Thu | Mar 28, 2024

US issues plane guidelines but no new rules for safe air travel

Published:Thursday | July 2, 2020 | 5:51 PM
In this Tuesday, June 16, 2020, file photo, travelers walk through Terminal 3 at O'Hare International Airport in Chicago. (AP Photo/Nam Y. Huh, File)

Federal officials said Thursday that airlines should consider limiting capacity on planes to promote social distancing, but they are not considering making the airlines do it.

The officials also recommended — but did not move to require — that travellers wear face coverings in airports and on planes.

All leading US airlines now require passengers to wear masks, but regulators have refused a request by the airlines to make it a federal rule.

The Transportation, Homeland Security, and Health and Human Services departments made those and other recommendations in a report containing guidelines for reducing the risk of spreading the new coronavirus by air travel.

The agencies said airlines and airports should take steps to increase social distancing, clean surfaces touched by passengers, and ask passengers about their health to discourage people who may be ill from travelling.

“This document provides clear guidance to airlines and airports to protect the travelling public, and we encourage people to pay attention to it,” said Transportation Secretary Elaine Chao.

Fourteen aviation and business organisations including the largest airline trade group, Airlines for America, said the guidelines could help the United States negotiate an end to international travel bans.
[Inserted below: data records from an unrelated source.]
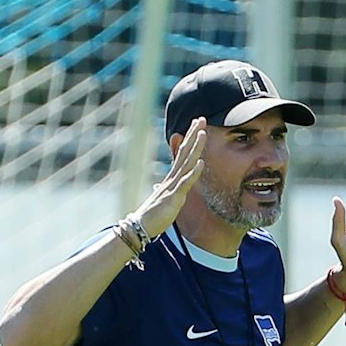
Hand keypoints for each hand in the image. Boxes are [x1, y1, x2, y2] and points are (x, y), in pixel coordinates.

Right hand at [130, 117, 206, 238]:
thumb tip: (160, 184)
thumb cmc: (153, 215)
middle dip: (193, 135)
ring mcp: (172, 186)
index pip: (182, 154)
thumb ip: (166, 189)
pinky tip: (201, 162)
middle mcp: (172, 178)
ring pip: (186, 162)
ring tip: (203, 132)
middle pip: (184, 152)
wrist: (142, 227)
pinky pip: (185, 183)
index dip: (190, 139)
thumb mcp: (163, 198)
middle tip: (201, 118)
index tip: (197, 125)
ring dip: (195, 147)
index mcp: (171, 178)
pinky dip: (193, 172)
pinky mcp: (174, 197)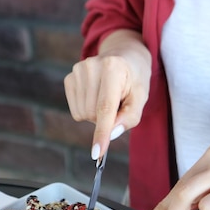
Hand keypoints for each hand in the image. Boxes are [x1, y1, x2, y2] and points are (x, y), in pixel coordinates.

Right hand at [64, 29, 150, 158]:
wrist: (124, 56)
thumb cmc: (134, 80)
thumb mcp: (140, 97)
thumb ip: (130, 117)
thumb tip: (111, 133)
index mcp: (113, 68)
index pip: (105, 108)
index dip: (101, 133)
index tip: (97, 153)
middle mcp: (91, 66)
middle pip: (93, 115)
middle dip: (106, 118)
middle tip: (117, 102)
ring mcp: (77, 71)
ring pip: (83, 115)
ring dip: (96, 114)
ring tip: (107, 97)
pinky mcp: (69, 78)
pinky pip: (76, 111)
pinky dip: (87, 110)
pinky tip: (95, 95)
Because of the high COVID-19 infection rates in the US, the European Union this week excluded Americans from people who will be able to travel freely to most of Europe.

The issue of limiting capacity on planes gained new urgency this week when American Airlines joined United Airlines in trying to fill every seat on every flight.

The move was criticised by the government’s top expert on infectious diseases, Dr Anthony Fauci, and Dr Robert Redfield, director of the Centers for Disease Control and Prevention.

“I think in the confines of an airplane that (lack of social distancing) becomes even more problematic,” Fauci said.

Other airlines including Delta, Southwest, and JetBlue say they are temporarily leaving one-third or more seats empty to create more space between passengers.